The best thing to happen to the Virginia Democratic Party since the Earley-Hager ’01 convention fight, Northern Virginia State Del. Jeff Frederick won election to the chair position of the Republican Party of Virginia and then proceeded to invite a reporter from Time to a rally-the-troops event in the fall where he likened Barack Obama to Osama bin Laden and later complained about being left out of the loop by the John McCain presidential campaign about the campaign’s plans for its Virginia operations. Check what I said earlier about Frederick being the best thing to happen to the Virginia Democratic Party since the Earley-Hager skirmish. The guy is absolutely 365 days a year of Christmas morning.

 

2. The shortfall

Three billion dollars. K-12 education on the cutting board. No chance at a transportation compromise. D’ya think this might drive the debate for ’09? Ooooh, yeah!

 

1. Obama turns Virginia blue

The guy’s crazy.
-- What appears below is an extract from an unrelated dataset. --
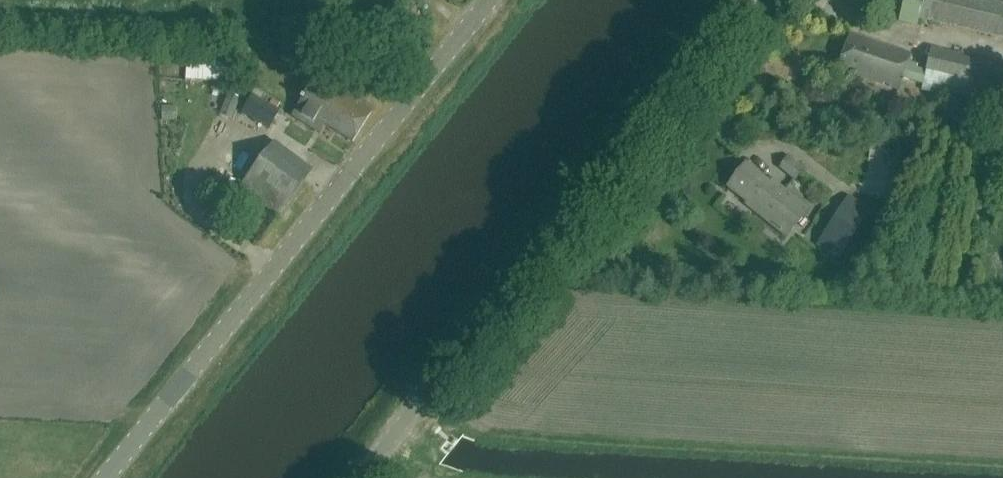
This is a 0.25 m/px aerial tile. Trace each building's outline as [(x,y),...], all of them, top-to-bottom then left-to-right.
[(991,0),(903,0),(898,21),(917,26),(919,18),(1002,38),(1002,3),(991,0)] [(910,55),(850,35),(840,65),(858,71),(856,76),(898,90),(910,55)] [(931,45),(925,71),(915,68),(916,64),(909,63),(903,80),(922,86),(921,93),(925,93),(1002,113),(1002,63),(976,57),(976,60),(963,57),(964,53),(931,45)] [(293,117),(314,130),(338,91),(318,78),(293,117)] [(241,96),(229,91),(220,113),(232,118),(241,96)] [(371,111),(338,91),(314,130),(315,130),(321,121),(352,142),(371,111)] [(279,111),(252,96),(242,114),(269,129),(279,111)] [(305,178),(267,150),(239,187),(278,216),(305,178)] [(804,169),(787,157),(778,168),(795,181),(804,169)] [(769,184),(746,165),(728,188),(746,202),(745,204),(786,237),(808,209),(772,180),(769,184)] [(869,210),(847,196),(818,244),(840,258),(855,234),(864,240),(876,222),(866,216),(869,210)]
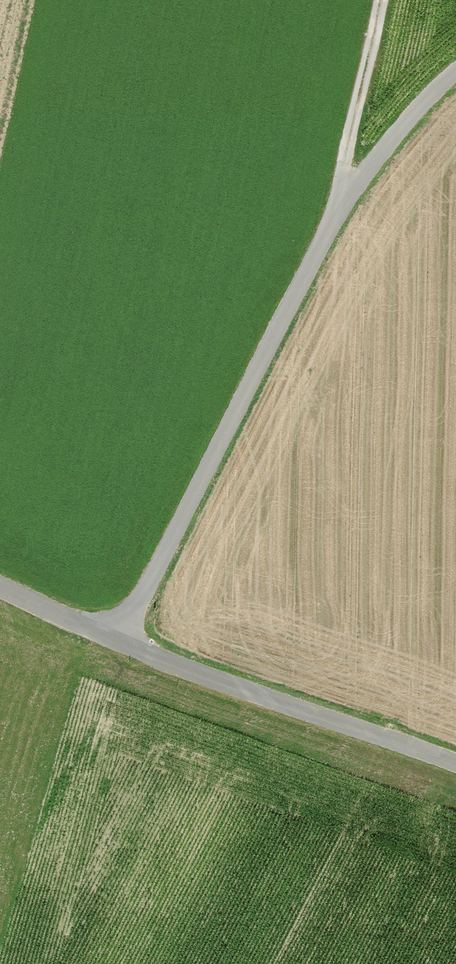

That’s what people said back in June when word got out that Barack Obama was thinking about putting some effort into Virginia. Democrats haven’t won Virginia since LBJ. They haven’t even tried since Carter. Obama did more than make an effort. He opened up 50 offices statewide, poured millions into TV ads in Virginia TV markets, made campaign stops in Southwest, Richmond, Hampton Roads, NoVa, Harrisonburg (Harrisonburg!) – and won with 52 percent of the vote. For perspective on that, outside of Mark Warner’s blowout win over Jim Gilmore in the Senate race this year, Obama’s showing was the best for a Democrat in 30 years. Not bad for a liberal senator from Chicago.